Mortician opens funeral home museum in Iowa
By SARA JORDAN-HEINTZ
Aug. 05, 2017
MARSHALLTOWN, Iowa (AP) — "It's a transparent portrayal of what our business has done since Iowa has been a state."
These are the words of Marty Mitchell, who recently established the Iowa Funeral Home Museum and Education Center — the first and only facility of its kind in Iowa.
Mitchell began his full-time career as a mortician back in 1987, when he was employed at the former Estel-Perrin Funeral Home. He owns and operates Mitchell Family Funeral. In December 2016, he purchased a Casey's General Store (which had closed down when a new one opened nearby) on adjoining property, with the intention of using the building to expand his business.
"The first intention was to use the building as an eating area for our clients," Mitchell told the Times-Republican .
But upon further evaluation, he decided to use the space to showcase his sizable collection of mortuary artifacts.

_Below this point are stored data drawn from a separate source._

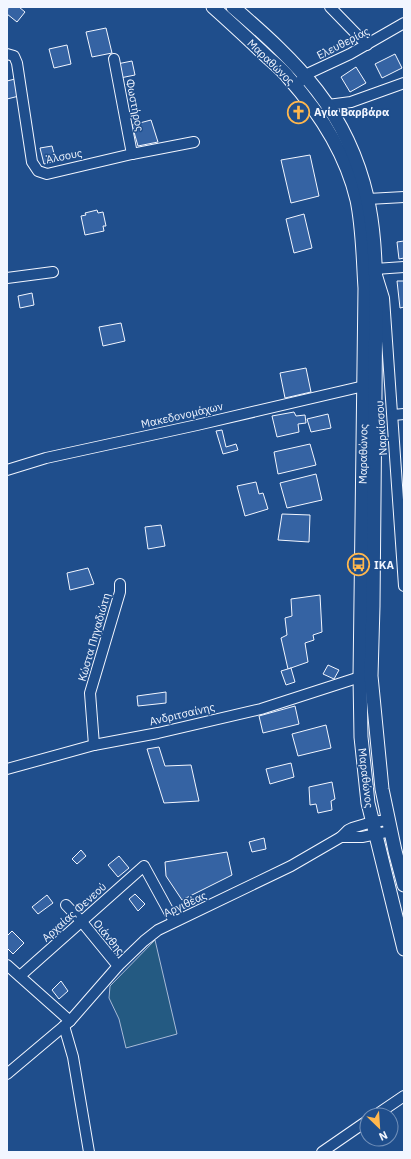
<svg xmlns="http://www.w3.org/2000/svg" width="411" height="1159" font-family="'IBM Plex Sans',sans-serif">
<rect width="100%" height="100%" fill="#1f4e8c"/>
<path fill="#245a82" stroke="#a8bbd7" d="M 155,940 L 177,1034 L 126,1048 L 119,1019 L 109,998 L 110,986 Z"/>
<g fill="#3563a3" stroke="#f2f6ff">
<path d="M 8,7 L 19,7 L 25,12 L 17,22 L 7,14 Z"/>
<path d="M 106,28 L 112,53 L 92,57 L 86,32 Z"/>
<path d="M 67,45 L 71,64 L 54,68 L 49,49 Z"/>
<path d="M 395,54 L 402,68 L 382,78 L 375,64 Z"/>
<path d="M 132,61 L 135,75 L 120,78 L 117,64 Z"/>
<path d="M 356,67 L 366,83 L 350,92 L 341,77 Z"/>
<path d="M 15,79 L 19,96 L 7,99 L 7,81 Z"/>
<path d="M 299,102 L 309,114 L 300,122 L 290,110 Z"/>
<path d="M 151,120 L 158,142 L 138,146 L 132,125 Z"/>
<path d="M 52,146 L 56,161 L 44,164 L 40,148 Z"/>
<path d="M 310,155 L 319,196 L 291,203 L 281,160 Z"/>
<path d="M 97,210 L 98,213 L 103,212 L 106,226 L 103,226 L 104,231 L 85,235 L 81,216 L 86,215 L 85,213 Z"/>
<path d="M 304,214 L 312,248 L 294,253 L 286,219 Z"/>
<path d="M 404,241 L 404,258 L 399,259 L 397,242 Z"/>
<path d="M 397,281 L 404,281 L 404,307 L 400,308 Z"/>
<path d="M 32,293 L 34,305 L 20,308 L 18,296 Z"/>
<path d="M 121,323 L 125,341 L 103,346 L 99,327 Z"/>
<path d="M 306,368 L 311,392 L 285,398 L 280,373 Z"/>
<path d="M 294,412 L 296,416 L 305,415 L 306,423 L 298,424 L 299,432 L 277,437 L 272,416 Z"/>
<path d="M 328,414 L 331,428 L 311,432 L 307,419 Z"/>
<path d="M 222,430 L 226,447 L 236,444 L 238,450 L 223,454 L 216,431 Z"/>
<path d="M 310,444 L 316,465 L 278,474 L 274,452 Z"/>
<path d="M 316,474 L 322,500 L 287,508 L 280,483 Z"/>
<path d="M 256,482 L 259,494 L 263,493 L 268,509 L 245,516 L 237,486 Z"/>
<path d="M 282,514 L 310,515 L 309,542 L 278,540 Z"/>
<path d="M 161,525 L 165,546 L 148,549 L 145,527 Z"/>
<path d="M 88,568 L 94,584 L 70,590 L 67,573 Z"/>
<path d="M 320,595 L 322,632 L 313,635 L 314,640 L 305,643 L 308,662 L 288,669 L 281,638 L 287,635 L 285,618 L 292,616 L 291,599 Z"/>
<path d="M 328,665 L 339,670 L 334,679 L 323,674 Z"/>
<path d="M 291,668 L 295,682 L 286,685 L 281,671 Z"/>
<path d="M 166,692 L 166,703 L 138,706 L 137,696 Z"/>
<path d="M 295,706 L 299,724 L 263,733 L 259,716 Z"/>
<path d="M 326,725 L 331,748 L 298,756 L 292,734 Z"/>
<path d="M 159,747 L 165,766 L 191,765 L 199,801 L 164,803 L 147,749 Z"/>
<path d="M 291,763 L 294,777 L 270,784 L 266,769 Z"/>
<path d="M 332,782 L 335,799 L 331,801 L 332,810 L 318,813 L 316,804 L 310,805 L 309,787 Z"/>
<path d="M 264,838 L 266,849 L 252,852 L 249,842 Z"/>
<path d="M 81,850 L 86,856 L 77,864 L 72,859 Z"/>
<path d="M 227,852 L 232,875 L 182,900 L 166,876 L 165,862 Z"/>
<path d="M 119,856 L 129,868 L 118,877 L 108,865 Z"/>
<path d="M 135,894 L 145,904 L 138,911 L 129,899 Z"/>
<path d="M 47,895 L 53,903 L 38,914 L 32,907 Z"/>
<path d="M 12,931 L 24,943 L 13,954 L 7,948 L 7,936 Z"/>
<path d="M 61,981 L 68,991 L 59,999 L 52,990 Z"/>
</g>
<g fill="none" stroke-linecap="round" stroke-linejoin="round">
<defs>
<g id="minor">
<path d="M 330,7 L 367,45"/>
<path d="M 7,54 L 14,56 L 17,63 L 32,162 L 38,171 L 47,174 L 132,154 L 194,142"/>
<path d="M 114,59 L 132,154"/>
<path d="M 300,82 L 305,75 L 350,54 L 404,23"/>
<path d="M 328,105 L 351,102 L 404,83"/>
<path d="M 368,199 L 404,197"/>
<path d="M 404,267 L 375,269 L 384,298 L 404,586"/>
<path d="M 7,278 L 53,272"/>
<path d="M 393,415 L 404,414"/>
<path d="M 7,470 L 46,458 L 197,425 L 364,386"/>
<path d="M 94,745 L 90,693 L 120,592 L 120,584"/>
<path d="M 7,769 L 94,745 L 158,733 L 261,709 L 360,677"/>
<path d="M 341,837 L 362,837 L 391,831"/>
<path d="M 66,905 L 82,922 L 118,966"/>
<path d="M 7,965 L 70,1021"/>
<path d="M 20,976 L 144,866 L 174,921"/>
<path d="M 64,1026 L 73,1057 L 89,1152"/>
<path d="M 7,1074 L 70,1021 L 118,966 L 144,941 L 158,930 L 291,866 L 341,837 L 348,830 L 352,828 L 372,822 L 388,820"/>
<path d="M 376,1115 L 404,1096"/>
<path d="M 322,1152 L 367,1121"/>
</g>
<g id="major">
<path d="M 213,7 C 230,22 246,37 262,52 C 271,61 281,68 288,77 C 320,113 346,153 357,200 C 363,229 363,259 365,288 L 360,677 L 361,737 L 368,803 L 404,949"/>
<path d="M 233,7 C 298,63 347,110 367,197 C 374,227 375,258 376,288 L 373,606 L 371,676 L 382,789 L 395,851 L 404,885"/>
</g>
</defs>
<use href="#minor" stroke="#f2f6ff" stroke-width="12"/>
<use href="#major" stroke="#f2f6ff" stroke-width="15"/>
<use href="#minor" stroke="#1f4e8c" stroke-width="10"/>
<use href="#major" stroke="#1f4e8c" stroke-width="13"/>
</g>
<defs>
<symbol id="church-ring" viewBox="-11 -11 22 22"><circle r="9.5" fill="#1f4e8c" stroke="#ffb74d" stroke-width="1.5"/><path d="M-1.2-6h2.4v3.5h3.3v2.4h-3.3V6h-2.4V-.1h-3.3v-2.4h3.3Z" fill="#ffb74d"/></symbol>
<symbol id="bus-ring" viewBox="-11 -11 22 22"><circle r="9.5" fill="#1f4e8c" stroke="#ffb74d" stroke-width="1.5"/><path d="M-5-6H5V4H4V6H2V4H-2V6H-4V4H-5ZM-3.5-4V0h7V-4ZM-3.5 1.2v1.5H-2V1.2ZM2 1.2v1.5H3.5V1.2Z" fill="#ffb74d"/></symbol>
</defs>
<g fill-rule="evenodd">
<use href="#church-ring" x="286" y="100" width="25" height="25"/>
<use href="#bus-ring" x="346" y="552" width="25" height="25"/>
</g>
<g text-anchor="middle" stroke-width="3" stroke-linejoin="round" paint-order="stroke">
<g font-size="11" fill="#f2f6ff" stroke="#1f4e8c">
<text transform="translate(343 43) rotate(-27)" y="4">Ελευθερίας</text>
<text transform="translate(271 62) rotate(44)" y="4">Μαραθώνος</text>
<text transform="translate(135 105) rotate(79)" y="4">Φωστήρος</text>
<text transform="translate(64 156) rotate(-11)" y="4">Άλσους</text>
<text transform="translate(182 415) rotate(-13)" y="4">Μακεδονομάχων</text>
<text transform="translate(381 428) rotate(-94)" y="4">Ναρκίσσου</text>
<text transform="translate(363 454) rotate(-89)" y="4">Μαραθώνος</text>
<text transform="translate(94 637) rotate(-74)" y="4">Κώστα Πηγαδιώτη</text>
<text transform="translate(182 714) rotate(-13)" y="4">Ανδριτσαίνης</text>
<text transform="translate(366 778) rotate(83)" y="4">Μαραθώνος</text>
<text transform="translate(185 904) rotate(-25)" y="4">Αργιθέας</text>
<text transform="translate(74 912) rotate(-42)" y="4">Αρχαίας Φενεού</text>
<text transform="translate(109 937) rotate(51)" y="4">Οιάνθης</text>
</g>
<g font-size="11" font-weight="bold" fill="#f2f6ff" stroke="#1f4e8c" text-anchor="start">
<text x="314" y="116">Αγία Βαρβάρα</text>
<text x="374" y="569">ΙΚΑ</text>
</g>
</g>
<rect width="411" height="1159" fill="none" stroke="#f2f6ff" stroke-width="16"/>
<g transform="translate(379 1127) rotate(155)"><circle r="19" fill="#1f4e8c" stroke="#7391ba"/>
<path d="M0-3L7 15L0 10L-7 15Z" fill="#ffb74d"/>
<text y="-6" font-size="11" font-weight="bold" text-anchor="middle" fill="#f2f6ff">N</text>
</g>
</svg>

Over the course of about six months, massive renovating transformed the Casey's into a mortuary museum.
In the span of 30 years, the mortician has amassed a collection of over 5,000 items, ranging from antique caskets and coffins, hearses, embalming equipment, mourning wreaths made from human hair, wrappings from mummies, old photographs, product samples, and more — many pieces on display in the museum.

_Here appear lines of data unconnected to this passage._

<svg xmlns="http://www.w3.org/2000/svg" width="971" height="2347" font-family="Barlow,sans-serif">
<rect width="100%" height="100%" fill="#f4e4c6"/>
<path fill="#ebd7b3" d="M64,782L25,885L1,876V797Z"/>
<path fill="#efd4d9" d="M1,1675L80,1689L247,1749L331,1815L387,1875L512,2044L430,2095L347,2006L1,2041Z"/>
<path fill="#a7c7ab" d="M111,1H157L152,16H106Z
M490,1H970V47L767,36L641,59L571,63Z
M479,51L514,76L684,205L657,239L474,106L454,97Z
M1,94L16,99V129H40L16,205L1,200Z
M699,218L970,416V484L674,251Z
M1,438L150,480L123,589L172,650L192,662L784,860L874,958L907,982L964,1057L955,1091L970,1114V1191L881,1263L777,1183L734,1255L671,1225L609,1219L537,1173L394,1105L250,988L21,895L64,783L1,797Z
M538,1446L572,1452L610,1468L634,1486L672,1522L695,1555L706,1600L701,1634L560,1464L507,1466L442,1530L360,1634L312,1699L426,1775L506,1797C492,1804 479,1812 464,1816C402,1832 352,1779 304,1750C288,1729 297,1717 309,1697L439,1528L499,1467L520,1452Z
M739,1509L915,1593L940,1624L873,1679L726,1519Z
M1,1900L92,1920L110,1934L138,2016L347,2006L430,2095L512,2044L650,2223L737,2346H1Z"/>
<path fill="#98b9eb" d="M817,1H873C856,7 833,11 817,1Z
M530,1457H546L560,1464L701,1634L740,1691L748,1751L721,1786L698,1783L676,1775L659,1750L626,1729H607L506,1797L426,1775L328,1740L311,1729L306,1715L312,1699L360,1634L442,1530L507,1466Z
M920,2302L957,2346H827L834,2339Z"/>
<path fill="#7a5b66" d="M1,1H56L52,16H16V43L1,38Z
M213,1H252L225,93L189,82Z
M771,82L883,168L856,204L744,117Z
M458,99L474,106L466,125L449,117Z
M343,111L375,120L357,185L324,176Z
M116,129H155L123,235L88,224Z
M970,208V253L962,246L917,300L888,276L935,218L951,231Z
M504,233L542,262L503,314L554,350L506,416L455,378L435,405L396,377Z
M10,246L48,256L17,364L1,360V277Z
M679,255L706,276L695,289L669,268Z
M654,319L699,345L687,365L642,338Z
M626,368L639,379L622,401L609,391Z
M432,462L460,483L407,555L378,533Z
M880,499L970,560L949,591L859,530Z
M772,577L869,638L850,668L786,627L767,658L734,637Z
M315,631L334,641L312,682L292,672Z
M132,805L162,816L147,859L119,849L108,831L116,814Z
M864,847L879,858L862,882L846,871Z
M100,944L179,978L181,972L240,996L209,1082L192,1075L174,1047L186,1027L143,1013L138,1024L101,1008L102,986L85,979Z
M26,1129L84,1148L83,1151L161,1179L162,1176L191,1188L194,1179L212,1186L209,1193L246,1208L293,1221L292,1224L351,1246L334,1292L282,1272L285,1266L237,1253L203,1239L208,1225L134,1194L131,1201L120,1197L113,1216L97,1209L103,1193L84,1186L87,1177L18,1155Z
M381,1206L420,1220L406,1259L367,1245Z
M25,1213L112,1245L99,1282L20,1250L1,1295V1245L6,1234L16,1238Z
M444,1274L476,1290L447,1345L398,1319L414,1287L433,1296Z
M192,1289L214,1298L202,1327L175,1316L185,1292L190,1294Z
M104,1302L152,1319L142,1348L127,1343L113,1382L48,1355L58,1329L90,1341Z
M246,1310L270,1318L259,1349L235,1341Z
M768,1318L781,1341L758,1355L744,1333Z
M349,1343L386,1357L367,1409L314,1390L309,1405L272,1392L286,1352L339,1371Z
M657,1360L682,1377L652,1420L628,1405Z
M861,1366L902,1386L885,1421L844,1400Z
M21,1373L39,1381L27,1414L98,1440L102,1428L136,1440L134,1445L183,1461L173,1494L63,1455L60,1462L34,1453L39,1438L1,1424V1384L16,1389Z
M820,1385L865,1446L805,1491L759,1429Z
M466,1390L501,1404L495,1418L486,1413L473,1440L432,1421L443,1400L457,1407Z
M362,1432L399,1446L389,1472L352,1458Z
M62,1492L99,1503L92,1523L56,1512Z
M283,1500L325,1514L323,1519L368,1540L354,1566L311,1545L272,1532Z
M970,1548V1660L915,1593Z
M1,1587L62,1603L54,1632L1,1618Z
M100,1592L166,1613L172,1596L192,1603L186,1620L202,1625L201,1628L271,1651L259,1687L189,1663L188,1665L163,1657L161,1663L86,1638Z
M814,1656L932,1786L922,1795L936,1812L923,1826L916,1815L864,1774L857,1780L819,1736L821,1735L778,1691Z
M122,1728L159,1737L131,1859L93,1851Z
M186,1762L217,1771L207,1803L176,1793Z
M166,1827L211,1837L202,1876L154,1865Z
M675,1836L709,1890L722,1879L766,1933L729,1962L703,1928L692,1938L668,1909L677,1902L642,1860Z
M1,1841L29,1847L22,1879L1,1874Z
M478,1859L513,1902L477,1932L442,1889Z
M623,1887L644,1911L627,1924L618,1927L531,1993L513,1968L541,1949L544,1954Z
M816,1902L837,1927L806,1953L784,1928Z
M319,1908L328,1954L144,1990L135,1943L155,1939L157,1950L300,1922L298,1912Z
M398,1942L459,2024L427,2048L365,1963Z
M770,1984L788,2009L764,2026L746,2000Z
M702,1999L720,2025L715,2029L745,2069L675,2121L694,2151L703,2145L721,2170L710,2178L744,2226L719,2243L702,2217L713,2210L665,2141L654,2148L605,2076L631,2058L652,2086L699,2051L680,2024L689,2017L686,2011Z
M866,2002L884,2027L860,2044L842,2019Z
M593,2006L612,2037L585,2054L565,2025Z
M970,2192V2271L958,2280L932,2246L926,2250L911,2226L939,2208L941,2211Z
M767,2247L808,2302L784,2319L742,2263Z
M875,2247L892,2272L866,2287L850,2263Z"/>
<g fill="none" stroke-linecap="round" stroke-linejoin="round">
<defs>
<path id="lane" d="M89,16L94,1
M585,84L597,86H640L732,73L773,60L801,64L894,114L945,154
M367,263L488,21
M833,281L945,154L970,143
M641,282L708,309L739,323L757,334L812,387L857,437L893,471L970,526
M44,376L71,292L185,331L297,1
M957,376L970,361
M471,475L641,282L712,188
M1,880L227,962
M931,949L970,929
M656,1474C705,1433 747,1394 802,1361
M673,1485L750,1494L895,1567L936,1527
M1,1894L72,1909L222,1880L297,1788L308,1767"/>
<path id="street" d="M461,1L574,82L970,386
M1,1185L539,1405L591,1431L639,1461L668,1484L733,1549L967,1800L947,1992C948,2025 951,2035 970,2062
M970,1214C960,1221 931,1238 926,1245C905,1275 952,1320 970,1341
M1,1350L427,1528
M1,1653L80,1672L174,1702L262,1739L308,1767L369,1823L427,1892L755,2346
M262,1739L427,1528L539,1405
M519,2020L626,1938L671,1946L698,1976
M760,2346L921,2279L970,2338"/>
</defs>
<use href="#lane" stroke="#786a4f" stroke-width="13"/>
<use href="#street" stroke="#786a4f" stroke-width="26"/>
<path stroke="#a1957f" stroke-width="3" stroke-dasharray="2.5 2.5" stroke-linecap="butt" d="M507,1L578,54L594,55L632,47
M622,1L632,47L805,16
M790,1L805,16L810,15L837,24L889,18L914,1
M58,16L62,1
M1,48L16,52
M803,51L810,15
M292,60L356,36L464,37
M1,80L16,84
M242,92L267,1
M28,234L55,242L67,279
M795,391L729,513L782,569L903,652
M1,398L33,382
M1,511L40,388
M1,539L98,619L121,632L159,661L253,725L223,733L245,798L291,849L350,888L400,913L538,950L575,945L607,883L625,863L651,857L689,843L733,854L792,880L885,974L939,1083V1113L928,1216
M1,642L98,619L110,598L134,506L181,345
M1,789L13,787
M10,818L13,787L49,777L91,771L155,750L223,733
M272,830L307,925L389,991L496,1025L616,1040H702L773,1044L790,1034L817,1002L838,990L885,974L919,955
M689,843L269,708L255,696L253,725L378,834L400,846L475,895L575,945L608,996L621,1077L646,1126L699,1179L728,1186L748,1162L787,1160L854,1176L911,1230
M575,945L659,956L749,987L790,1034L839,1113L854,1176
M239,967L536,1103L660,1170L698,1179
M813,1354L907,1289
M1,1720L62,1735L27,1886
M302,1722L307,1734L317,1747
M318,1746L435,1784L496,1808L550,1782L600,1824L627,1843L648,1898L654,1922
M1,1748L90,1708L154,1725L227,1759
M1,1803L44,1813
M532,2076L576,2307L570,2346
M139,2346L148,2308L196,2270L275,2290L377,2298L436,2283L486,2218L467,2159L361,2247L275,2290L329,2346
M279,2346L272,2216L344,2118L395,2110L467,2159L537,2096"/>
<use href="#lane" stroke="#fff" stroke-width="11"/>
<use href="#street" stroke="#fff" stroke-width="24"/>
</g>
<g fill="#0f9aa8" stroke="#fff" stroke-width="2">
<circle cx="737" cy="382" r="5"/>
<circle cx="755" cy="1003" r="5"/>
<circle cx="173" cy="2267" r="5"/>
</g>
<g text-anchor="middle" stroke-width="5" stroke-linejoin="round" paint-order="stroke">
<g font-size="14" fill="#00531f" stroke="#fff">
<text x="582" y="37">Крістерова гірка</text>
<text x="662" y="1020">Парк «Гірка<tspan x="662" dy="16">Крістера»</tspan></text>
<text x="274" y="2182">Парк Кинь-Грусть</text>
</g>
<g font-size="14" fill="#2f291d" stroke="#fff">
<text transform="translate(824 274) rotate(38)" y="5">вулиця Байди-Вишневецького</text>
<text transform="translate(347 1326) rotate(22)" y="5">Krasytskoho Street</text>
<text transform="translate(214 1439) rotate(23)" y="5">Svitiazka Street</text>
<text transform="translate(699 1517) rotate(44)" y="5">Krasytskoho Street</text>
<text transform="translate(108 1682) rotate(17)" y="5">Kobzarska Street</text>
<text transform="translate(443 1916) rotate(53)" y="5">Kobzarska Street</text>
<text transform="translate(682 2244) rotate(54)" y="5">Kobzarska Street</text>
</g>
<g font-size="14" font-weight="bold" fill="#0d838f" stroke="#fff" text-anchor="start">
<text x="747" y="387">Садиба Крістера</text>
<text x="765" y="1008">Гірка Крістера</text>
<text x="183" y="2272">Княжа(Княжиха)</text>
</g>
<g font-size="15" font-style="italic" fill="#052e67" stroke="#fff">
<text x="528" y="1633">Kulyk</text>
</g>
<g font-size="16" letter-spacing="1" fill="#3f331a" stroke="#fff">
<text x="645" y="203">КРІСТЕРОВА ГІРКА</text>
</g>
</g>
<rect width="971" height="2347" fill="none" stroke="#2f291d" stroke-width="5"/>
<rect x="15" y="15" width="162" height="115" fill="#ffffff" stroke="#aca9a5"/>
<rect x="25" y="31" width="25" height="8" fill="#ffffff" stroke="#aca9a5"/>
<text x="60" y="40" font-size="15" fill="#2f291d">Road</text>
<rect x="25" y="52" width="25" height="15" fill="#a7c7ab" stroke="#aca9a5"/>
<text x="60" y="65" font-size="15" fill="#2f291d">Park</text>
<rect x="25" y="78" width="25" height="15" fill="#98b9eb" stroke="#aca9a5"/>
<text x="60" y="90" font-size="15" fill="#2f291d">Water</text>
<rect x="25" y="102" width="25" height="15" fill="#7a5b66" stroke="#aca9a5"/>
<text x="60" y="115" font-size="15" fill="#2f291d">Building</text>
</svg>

Admission is free of charge, and complimentary tours are offered, by appointment.
Various displays are set up, including a replica of a Victorian-era parlor room arranged for a funeral, and a station dedicated to the funeral of President John F. Kennedy, complete with the same model mahogany casket used to inter the slain president. Artifacts from around the world are also sprinkled throughout the building. Display cases contain old-time embalming fluids and equipment, and casket and burial vault samples. There is an area devoted specifically to the history of Iowa funeral homes.
"This is a business people are inquisitive about, but people usually don't ask me questions about it until they have to," Mitchell said. "I want this museum to be a safe environment and a place where people can pursue knowledge."
A special conference room in the museum will serve two purposes.
"I will teach free continuing education classes in mortuary science there, and allow for the space to be used for free by groups and clubs for meetings," Mitchell explained.
He said that space had previously been used as Casey's kitchen area. He named the room "Shirley's Corner" in honor of his friend and Casey's employee Shirley Dent.
"There's a special connection there. We had staff run over to Casey's several times a day," Mitchell said.
The property will also allow for more parking spaces to accommodate any overflow from the funeral home. In addition, the building provides much needed storage space.
"I didn't want this museum to be about me. It's about the men and women dedicated to this profession — everybody as a group who makes (the process of) saying goodbye to somebody happen," Mitchell concluded.
An open house is planned for Sunday, September 24.